Your regularly diet is overloaded with carbohydrates, artificial sweeteners, or fast foods. You feel easily tired or light-headed after some mild exercise.
Common attitude of Skinny Fit:
“As Long as I Look Good, All Fine With Me Because That’s What Matters Most”
Sadly, this is the attitude that causes people to become skinny fat. The appearance of being skinny seems to matter most than being fit and fine. The distribution of fat of ‘skinny fat’ people is different which initiates the risk of having some serious health problems.
There are two types of fat, first is subcutaneous fat, which we can see in fat people, and the second is visceral fat that is internal fat develops specially in the abdominal cavity, gets stored around the organs, and wraps around your kidneys, stomach, intestines, and liver. Such kind is worse than the first and skinny fat has a lot of this second type.
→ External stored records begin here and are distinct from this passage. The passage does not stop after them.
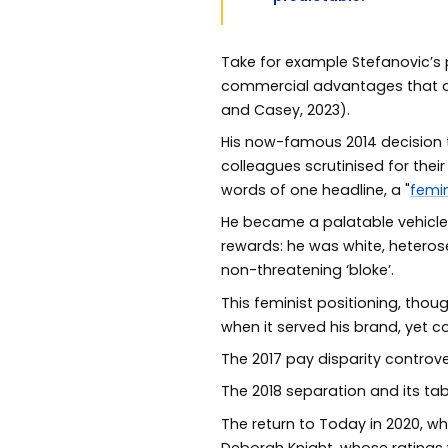
Take for example Stefanovic’s p
commercial advantages that ac
and Casey, 2023).
His now-famous 2014 decision
colleagues scrutinised for the
words of one headline, a "
femin
He became a palatable vehicle
rewards: he was white, heterose
non-threatening ‘bloke’.
This feminist positioning, tho
when it served his brand, yet c
The 2017 pay disparity controve
The 2018 separation and its tabl
The return to Today in 2020, w
Deborah Knight, whose ratings 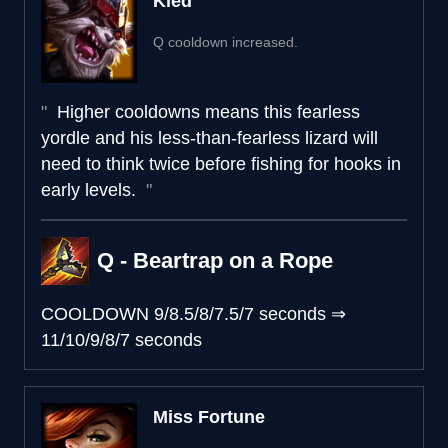
Kled
Q cooldown increased.
Higher cooldowns means this fearless
yordle and his less-than-fearless lizard will
need to think twice before fishing for hooks in
early levels.
Q - Beartrap on a Rope
COOLDOWN
9/8.5/8/7.5/7 seconds
⇒
11/10/9/8/7 seconds
Miss Fortune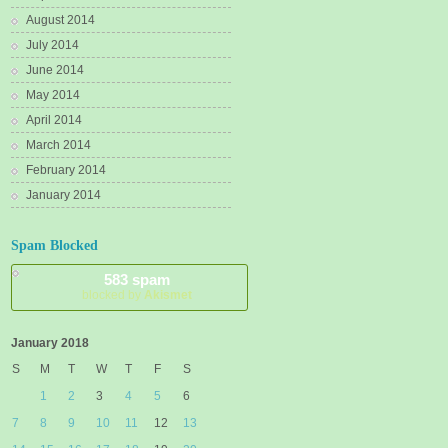
August 2014
July 2014
June 2014
May 2014
April 2014
March 2014
February 2014
January 2014
Spam Blocked
583 spam
blocked by
Akismet
January 2018
S
M
T
W
T
F
S
1
2
3
4
5
6
7
8
9
10
11
12
13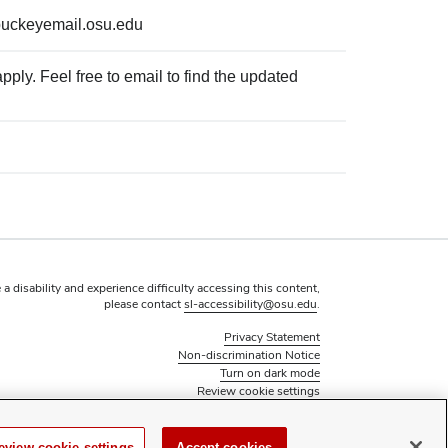
buckeyemail.osu.edu
ply. Feel free to email to find the updated
 a disability and experience difficulty accessing this content,
please contact
sl-accessibility@osu.edu
.
Privacy Statement
Non-discrimination Notice
Turn on dark mode
Review cookie settings
© 2026 The Ohio State University - Student Activities
Page maintained by
Student Life Technology Services
eview cookie settings
Accept cookies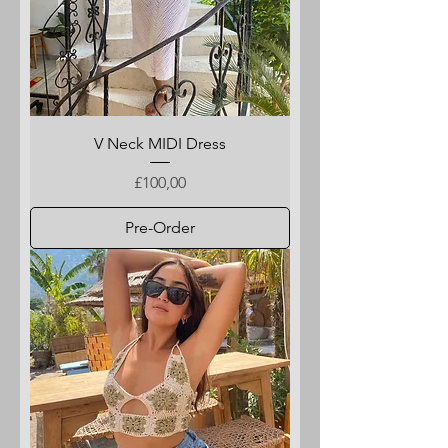
V Neck MIDI Dress
Price
£100,00
Pre-Order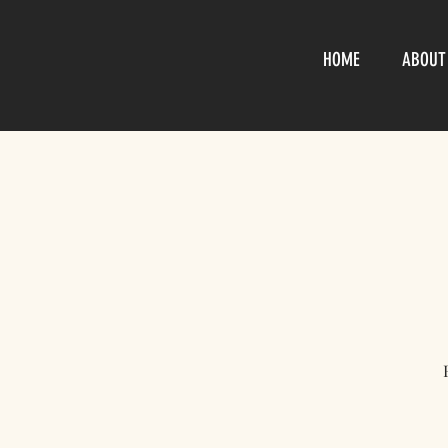
HOME
ABOUT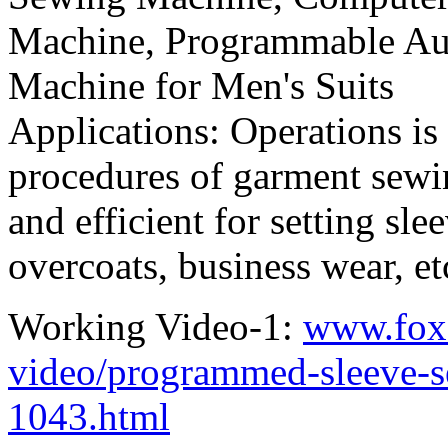
Machine, Programmable Aut
Machine for Men's Suits
Applications: Operations is
procedures of garment sewin
and efficient for setting sle
overcoats, business wear, etc
Working Video-1:
www.fox
video/programmed-sleeve-s
1043.html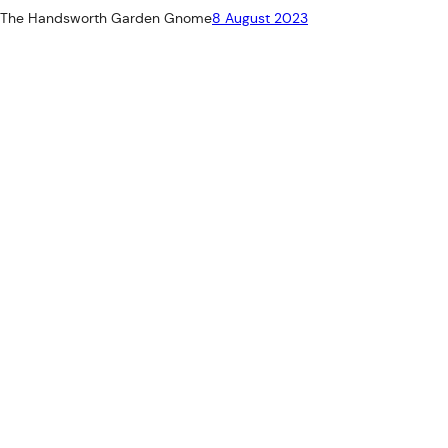
The Handsworth Garden Gnome
8 August 2023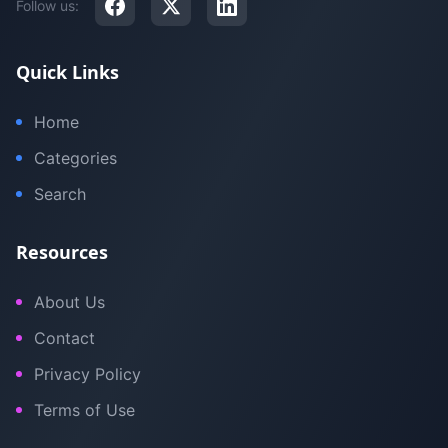
Follow us:
Quick Links
Home
Categories
Search
Resources
About Us
Contact
Privacy Policy
Terms of Use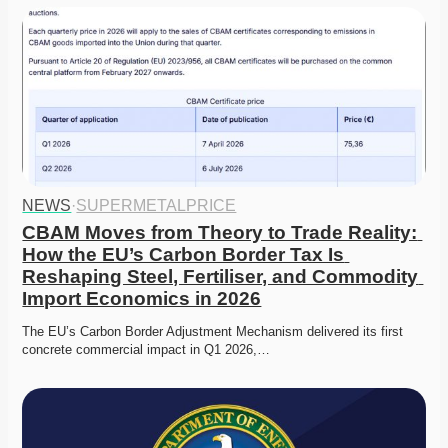
NEWS
·
SUPERMETALPRICE
CBAM Moves from Theory to Trade Reality: 
How the EU’s Carbon Border Tax Is 
Reshaping Steel, Fertiliser, and Commodity 
Import Economics in 2026
The EU’s Carbon Border Adjustment Mechanism delivered its first 
concrete commercial impact in Q1 2026,…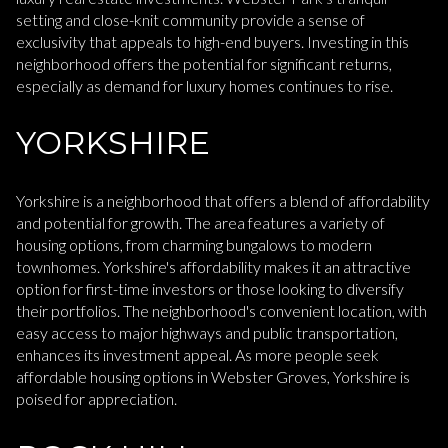
setting and close-knit community provide a sense of
exclusivity that appeals to high-end buyers. Investing in this
neighborhood offers the potential for significant returns,
especially as demand for luxury homes continues to rise.
YORKSHIRE
Yorkshire is a neighborhood that offers a blend of affordability
and potential for growth. The area features a variety of
housing options, from charming bungalows to modern
townhomes. Yorkshire's affordability makes it an attractive
option for first-time investors or those looking to diversify
their portfolios. The neighborhood's convenient location, with
easy access to major highways and public transportation,
enhances its investment appeal. As more people seek
affordable housing options in Webster Groves, Yorkshire is
poised for appreciation.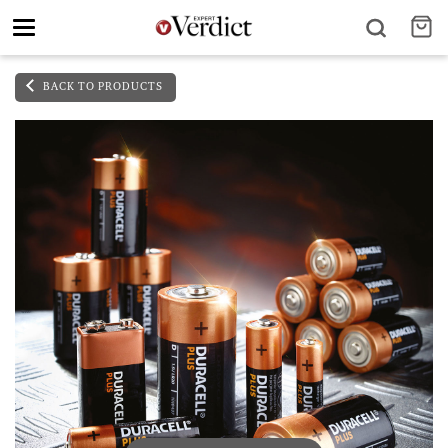
Toggle
navigation
BACK TO PRODUCTS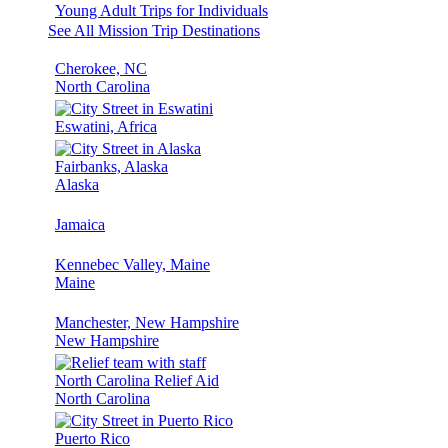
Young Adult Trips for Individuals
See All Mission Trip Destinations
Cherokee, NC
North Carolina
Eswatini, Africa
Fairbanks, Alaska
Alaska
Jamaica
Kennebec Valley, Maine
Maine
Manchester, New Hampshire
New Hampshire
North Carolina Relief Aid
North Carolina
Puerto Rico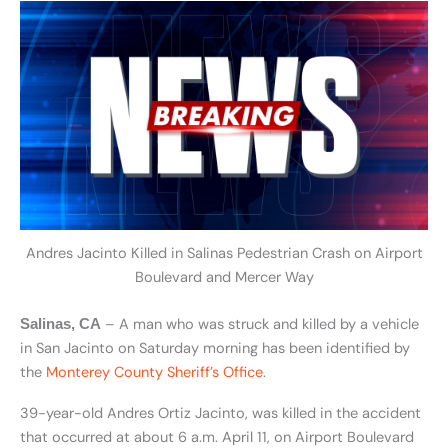
Andres Jacinto Killed in Salinas Pedestrian Crash on Airport
Boulevard and Mercer Way
– A man who was struck and killed by a vehicle
Salinas, CA
in San Jacinto on Saturday morning has been identified by
the
Monterey County Sheriff’s Office
.
39-year-old Andres Ortiz Jacinto, was killed in the accident
that occurred at about 6 a.m. April 11, on Airport Boulevard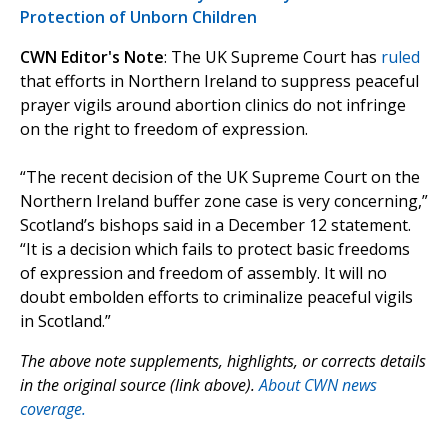
Protection of Unborn Children
CWN Editor's Note
: The UK Supreme Court has
ruled
that efforts in Northern Ireland to suppress peaceful
prayer vigils around abortion clinics do not infringe
on the right to freedom of expression.
“The recent decision of the UK Supreme Court on the
Northern Ireland buffer zone case is very concerning,”
Scotland’s bishops said in a December 12 statement.
“It is a decision which fails to protect basic freedoms
of expression and freedom of assembly. It will no
doubt embolden efforts to criminalize peaceful vigils
in Scotland.”
The above note supplements, highlights, or corrects details
in the original source (link above).
About CWN news
coverage.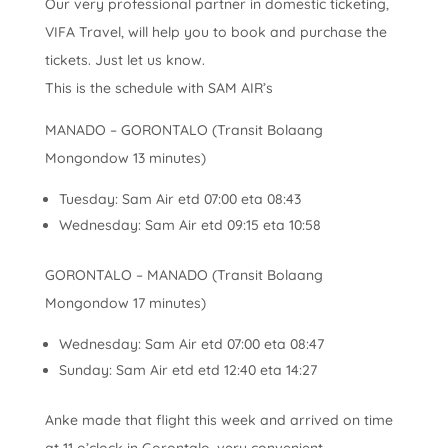
Our very professional partner in domestic ticketing,
VIFA Travel, will help you to book and purchase the
tickets. Just let us know.
This is the schedule with SAM AIR’s
MANADO – GORONTALO (Transit Bolaang
Mongondow 13 minutes)
Tuesday: Sam Air etd 07:00 eta 08:43
Wednesday: Sam Air etd 09:15 eta 10:58
GORONTALO – MANADO (Transit Bolaang
Mongondow 17 minutes)
Wednesday: Sam Air etd 07:00 eta 08:47
Sunday: Sam Air etd etd 12:40 eta 14:27
Anke made that flight this week and arrived on time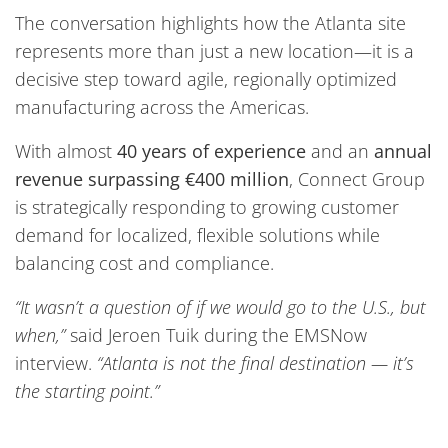
The conversation highlights how the Atlanta site
represents more than just a new location—it is a
decisive step toward agile, regionally optimized
manufacturing across the Americas.
With almost
40 years of experience
and an
annual
revenue surpassing €400 million
, Connect Group
is strategically responding to growing customer
demand for localized, flexible solutions while
balancing cost and compliance.
“It wasn’t a question of if we would go to the U.S., but
when,”
said Jeroen Tuik during the EMSNow
interview.
“Atlanta is not the final destination — it’s
the starting point.”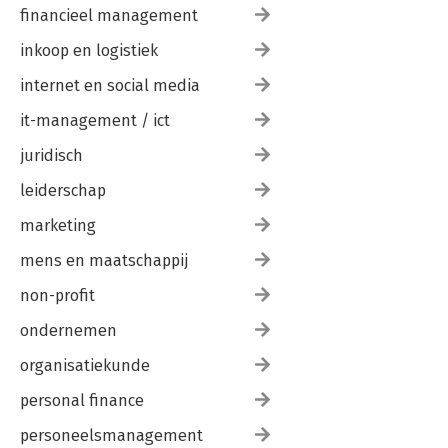
financieel management
inkoop en logistiek
internet en social media
it-management / ict
juridisch
leiderschap
marketing
mens en maatschappij
non-profit
ondernemen
organisatiekunde
personal finance
personeelsmanagement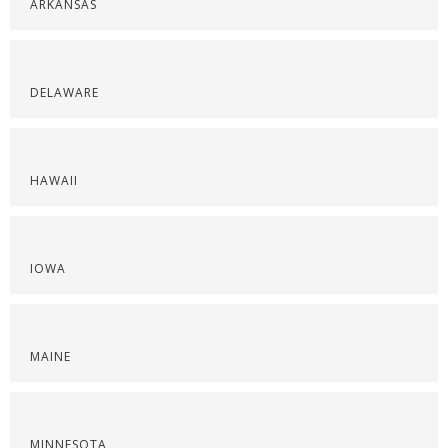
ARKANSAS
DELAWARE
HAWAII
IOWA
MAINE
MINNESOTA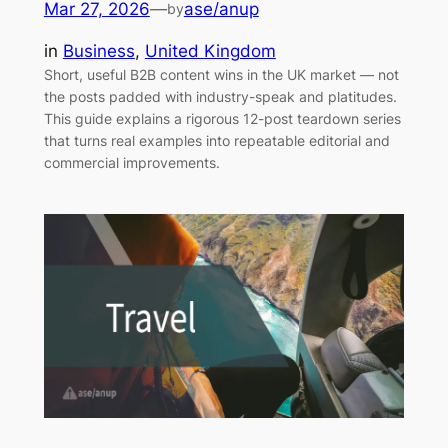
Mar 27, 2026
—
ase/anup
by
in
Business
, 
United Kingdom
Short, useful B2B content wins in the UK market — not
the posts padded with industry-speak and platitudes.
This guide explains a rigorous 12-post teardown series
that turns real examples into repeatable editorial and
commercial improvements.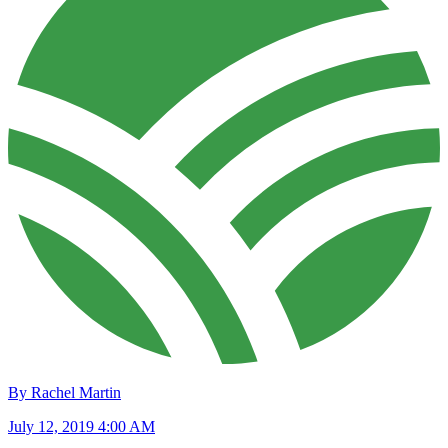
By Rachel Martin
July 12, 2019 4:00 AM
According to Harvard Medical School, visceral fat can cause you a lot of troubles including the risk of cardiovascular disease, bone problems, and high cholesterol Insulin resistance that initiates type 2 diabetes.
Skinny fat people may look beautiful but their bodies are in trouble of having so many health risks. So, throw such attitude and determine your body fat percentage.
Kick-start Your Health
Being watchful of your everyday habits can lead you towards a healthy and better defined life. Little steps can have a big impact.
Go for a balanced diet that means – have less sugary stuffs and more nutrient-filled foods. Make sure you stick to the four major food groups: protein, healthy fat, carbs and non-starchy vegetables and stay away from fast foods, excessive carbohydrates and oily stuffs.
Don’t neglect your healthy protein – eggs, fish, chicken, nuts, seeds and protein shake- that is a significant building block of bones, muscles mass, cartilage, skin, and blood. It keeps you energetic and fuller and maintain a healthy metabolism.
Exercise. You got to do it at least 30 minutes a day.
Lift some weight: According to research, to optimize your muscle mass, you need combine your protein with strength training.
No stress at all. Do a yoga class, meditate, or read or anything that get your stress level down. And last but not the least…Sleep six to eight hours.